G. Mountrakis, R. Watts, L. Luo, J. Wang (2009). Developing Collaborative Classifiers using an Expert-based Model. Photogrammetric Engineering and Remote Sensing, 75(7):831-844.[pdf]

G. Mountrakis (2008). Next generation classifiers: Focusing on integration frameworks. Highlight article for Photogrammetric Engineering and Remote Sensing, 74(10):1178-1180.[pdf]

More papers in preparation.

Collaborators: Dr. Giorgos Mountrakis, Kari Gunson

Spatiotemporal MVCs

Moose-Vehicle Collisions in Space-Time

Funders: Humane Society, SUNY ESF Graduate Assistantship

Motivation: Moose-vehicle collisions (MVCs) pose a serious safety and environmental concern in many regions of Europe and North America. For example, in the state of Vermont one-third of all reported MVCs resulted in motorist injury or fatality while collisions have increased from two in 1982 to 164 in 2002. We studied varying spatiotemporal patterns of wildlife collisions along roads to assist transportation planners in identifying optimal mitigation strategies along specific roads, such as deciding on location and spatial length for permanent and expensive measures (e.g. crossing structures and associated fencing) versus less permanent and inexpensive structures (e.g. wildlife signage and reduced speed limits).

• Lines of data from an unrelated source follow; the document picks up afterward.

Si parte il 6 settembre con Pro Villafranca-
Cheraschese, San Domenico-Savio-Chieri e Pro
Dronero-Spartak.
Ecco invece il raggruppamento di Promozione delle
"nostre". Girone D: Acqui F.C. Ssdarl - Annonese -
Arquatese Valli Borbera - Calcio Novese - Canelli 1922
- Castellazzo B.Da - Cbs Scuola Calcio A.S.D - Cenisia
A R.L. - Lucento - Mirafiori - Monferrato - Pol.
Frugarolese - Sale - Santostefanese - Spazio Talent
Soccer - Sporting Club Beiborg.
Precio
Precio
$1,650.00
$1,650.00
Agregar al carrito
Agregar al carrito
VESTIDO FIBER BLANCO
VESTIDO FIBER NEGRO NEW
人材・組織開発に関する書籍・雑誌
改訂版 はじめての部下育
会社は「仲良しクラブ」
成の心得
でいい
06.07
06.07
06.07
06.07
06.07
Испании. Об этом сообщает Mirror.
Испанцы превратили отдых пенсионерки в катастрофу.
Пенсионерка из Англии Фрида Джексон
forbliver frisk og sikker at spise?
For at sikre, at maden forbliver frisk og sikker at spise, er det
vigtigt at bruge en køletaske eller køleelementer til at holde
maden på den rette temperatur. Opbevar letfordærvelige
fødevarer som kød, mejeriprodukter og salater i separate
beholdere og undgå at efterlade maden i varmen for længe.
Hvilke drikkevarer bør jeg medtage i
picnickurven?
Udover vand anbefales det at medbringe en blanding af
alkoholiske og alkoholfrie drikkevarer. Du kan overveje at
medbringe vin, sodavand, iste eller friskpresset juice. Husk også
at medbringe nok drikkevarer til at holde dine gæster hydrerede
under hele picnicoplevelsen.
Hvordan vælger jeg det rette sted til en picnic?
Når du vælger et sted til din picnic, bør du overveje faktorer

Methodology: Our work used a MVC dataset from 1983 to 1999 in the Northeastern Highlands of Vermont (four major roads) to perform space, time and spatiotemporal analyses and guide future mitigation strategies. An adapted kernel density estimator was implemented for exploratory analyses to detect high density collision hotspots on roads. We also developed an adapted Ripley’s K-function to test the hypothesis that MVCs clustering occurred at multiple scales in space, in time and in space-time combined.

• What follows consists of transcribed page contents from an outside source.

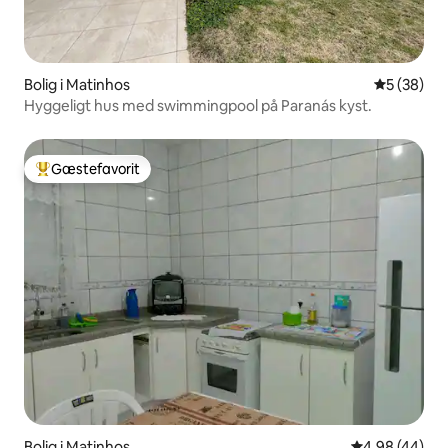
Bolig i Matinhos
5 ud af 5 
5 (38)
Hyggeligt hus med swimmingpool på Paranás kyst.
Gæstefavorit
Bedste gæstefavorit
Bolig i Matinhos
4,98 ud af 5 
4,98 (44)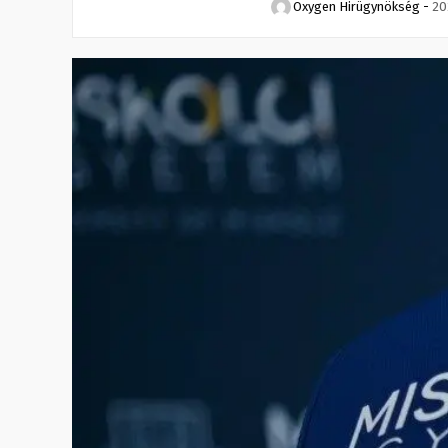
Oxygen Hirügynökség
-
20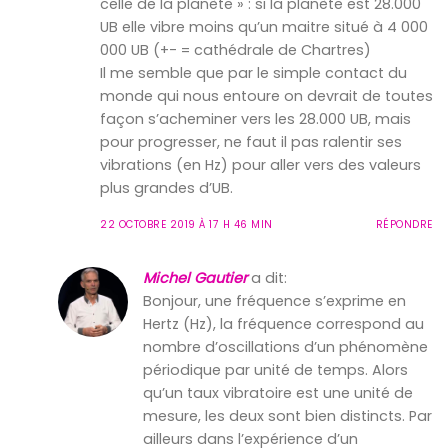
celle de la planète » : si la planète est 28.000
UB elle vibre moins qu’un maitre situé à 4 000
000 UB (+- = cathédrale de Chartres)
Il me semble que par le simple contact du
monde qui nous entoure on devrait de toutes
façon s’acheminer vers les 28.000 UB, mais
pour progresser, ne faut il pas ralentir ses
vibrations (en Hz) pour aller vers des valeurs
plus grandes d’UB.
22 OCTOBRE 2019 À 17 H 46 MIN
RÉPONDRE
Michel Gautier
a dit:
Bonjour, une fréquence s’exprime en
Hertz (Hz), la fréquence correspond au
nombre d’oscillations d’un phénomène
périodique par unité de temps. Alors
qu’un taux vibratoire est une unité de
mesure, les deux sont bien distincts. Par
ailleurs dans l’expérience d’un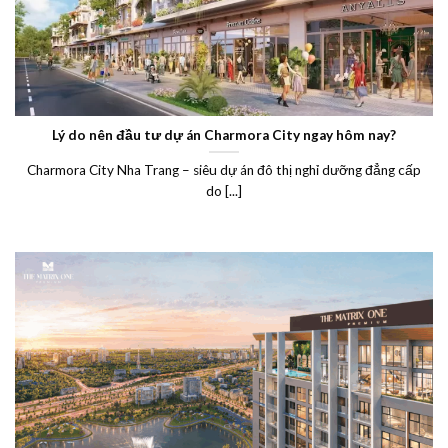
Lý do nên đầu tư dự án Charmora City ngay hôm nay?
Charmora City Nha Trang – siêu dự án đô thị nghỉ dưỡng đẳng cấp
do [...]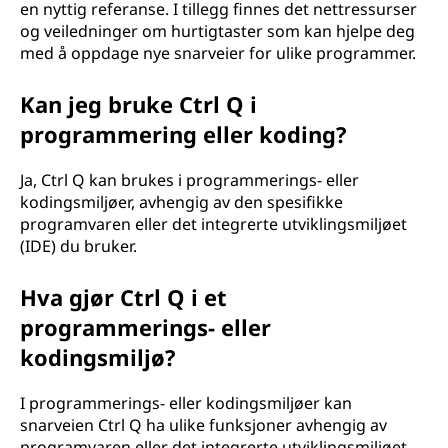
en nyttig referanse. I tillegg finnes det nettressurser
og veiledninger om hurtigtaster som kan hjelpe deg
med å oppdage nye snarveier for ulike programmer.
Kan jeg bruke Ctrl Q i
programmering eller koding?
Ja, Ctrl Q kan brukes i programmerings- eller
kodingsmiljøer, avhengig av den spesifikke
programvaren eller det integrerte utviklingsmiljøet
(IDE) du bruker.
Hva gjør Ctrl Q i et
programmerings- eller
kodingsmiljø?
I programmerings- eller kodingsmiljøer kan
snarveien Ctrl Q ha ulike funksjoner avhengig av
programvaren eller det integrerte utviklingsmiljøet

Findings: The kernel in space showed seven major density peaks which varied in magnitude and spread between roads. The kernel estimator in time for all roads showed an exponentially increasing trend with annual periodicity and a seasonal cyclic component, where the majority of collisions occurred from May to October. Spatiotemporal kernel estimation exhibited discontinuous density hotspots in time and space suggesting changing animal movement patterns across roads. Statistically significant spatial clustering was evident on all roads at spatial scales from 2 to 10 kilometers. A more consistent clustering in time occurred on all roads at a scale distance of 5 years. Similar to the kernel estimation, annual periodicity was also evident. Positive space-time clustering was present at small spatial (5 km) and temporal scales (2 years) indicating that where MVCs occur is also influenced by when they occur. In retrospect, using multiple road lengths, and the combined kernel estimation and Ripley’s K-function in time and space, provided a powerful methodology to study varying spatiotemporal patterns of wildlife collisions along roads.

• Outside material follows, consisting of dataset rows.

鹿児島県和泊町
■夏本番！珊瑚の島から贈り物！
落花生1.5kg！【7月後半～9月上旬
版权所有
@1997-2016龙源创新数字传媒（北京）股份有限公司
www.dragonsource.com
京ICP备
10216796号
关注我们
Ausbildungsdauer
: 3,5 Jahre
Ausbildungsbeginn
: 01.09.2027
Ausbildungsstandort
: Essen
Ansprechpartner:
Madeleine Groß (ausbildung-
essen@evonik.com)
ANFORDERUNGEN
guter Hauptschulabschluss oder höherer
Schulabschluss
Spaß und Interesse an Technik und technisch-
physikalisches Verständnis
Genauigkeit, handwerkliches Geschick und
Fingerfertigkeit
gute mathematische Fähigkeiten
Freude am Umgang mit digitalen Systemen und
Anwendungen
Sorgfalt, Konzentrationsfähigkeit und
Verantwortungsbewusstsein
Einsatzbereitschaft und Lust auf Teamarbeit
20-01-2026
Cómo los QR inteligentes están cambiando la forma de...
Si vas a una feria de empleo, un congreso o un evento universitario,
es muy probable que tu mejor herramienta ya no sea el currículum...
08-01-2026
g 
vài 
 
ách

Relevant papers: G. Mountrakis, K. Gunson (2009). Multi-scale spatiotemporal analyses of moose-vehicle collisions: A case study in northern Vermont. International Journal of Geographical Information Science, 23(11):1389-1412.

K. Gunson, G. Mountrakis, L. Quackenbush (2011). Spatial wildlife-vehicle collision models: A review of current work and their application to transportation mitigation projects. Journal of Environmental Management, 92(4):1074-1082.